Следовательно, Тертуллиан, устанавливая отношение, существующее между душой и телом, предпочитает прибегать к стоическому «материализму» и к конкретным свидетельствам текстов Священного Писания, избегая платонического спиритуализма.

7. Добродетели: Тертуллиан и стоическая традиция

В качестве символического примера интереса, проявляемого Тертуллианом к стоической этике, могут рассматриваться его утверждения касательно одной из добродетелей, а именно — терпения, которому он посвятил краткий трактат («О терпении»). Среди христианских добродетелей терпение не является важнейшей, поскольку первое место занимает любовь, как мы читаем о том и в посланиях апостола Павла, и в корпусе писаний апостола Иоанна.

### Задание A
Приведите все строки листинга, в которых есть слово «Педагог». Регистр букв учитывается.

### Листинг данных

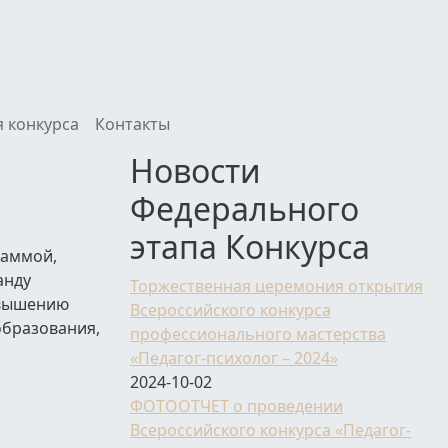
 конкурса
Контакты
Новости
Федерального
этапа Конкурса
раммой,
анду
Торжественная церемония открытия
овышению
Всероссийского конкурса
образования,
профессионального мастерства
«Педагог-психолог – 2024»
2024-10-02
ФОТООТЧЕТ о проведении
Всероссийского конкурса «Педагог-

### Задание B
Какая добродетель, согласно фрагменту о Тертуллиане, занимает первое место среди христианских добродетелей?

### Ваше решение A
«Педагог-психолог – 2024»
Всероссийского конкурса «Педагог-

### Ваше решение B
Любовь.